══ EXERCISE MATERIALS ══
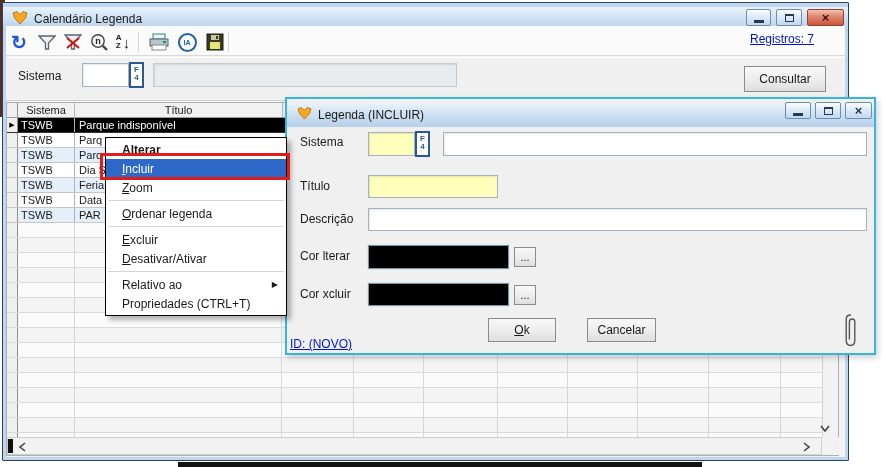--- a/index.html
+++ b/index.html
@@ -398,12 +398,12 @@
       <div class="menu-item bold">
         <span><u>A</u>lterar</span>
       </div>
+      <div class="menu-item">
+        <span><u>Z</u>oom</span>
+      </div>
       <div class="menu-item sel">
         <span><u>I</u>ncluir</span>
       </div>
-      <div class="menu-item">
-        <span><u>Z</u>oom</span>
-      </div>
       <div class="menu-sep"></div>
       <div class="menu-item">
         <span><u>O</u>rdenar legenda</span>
═══
__TASK STATEMENT__. Each entry above should be written out again exactly, without its pictures.

__ANSWER SECTION__.
--- a/index.html
+++ b/index.html
@@ -398,12 +398,12 @@
       <div class="menu-item bold">
         <span><u>A</u>lterar</span>
       </div>
+      <div class="menu-item">
+        <span><u>Z</u>oom</span>
+      </div>
       <div class="menu-item sel">
         <span><u>I</u>ncluir</span>
       </div>
-      <div class="menu-item">
-        <span><u>Z</u>oom</span>
-      </div>
       <div class="menu-sep"></div>
       <div class="menu-item">
         <span><u>O</u>rdenar legenda</span>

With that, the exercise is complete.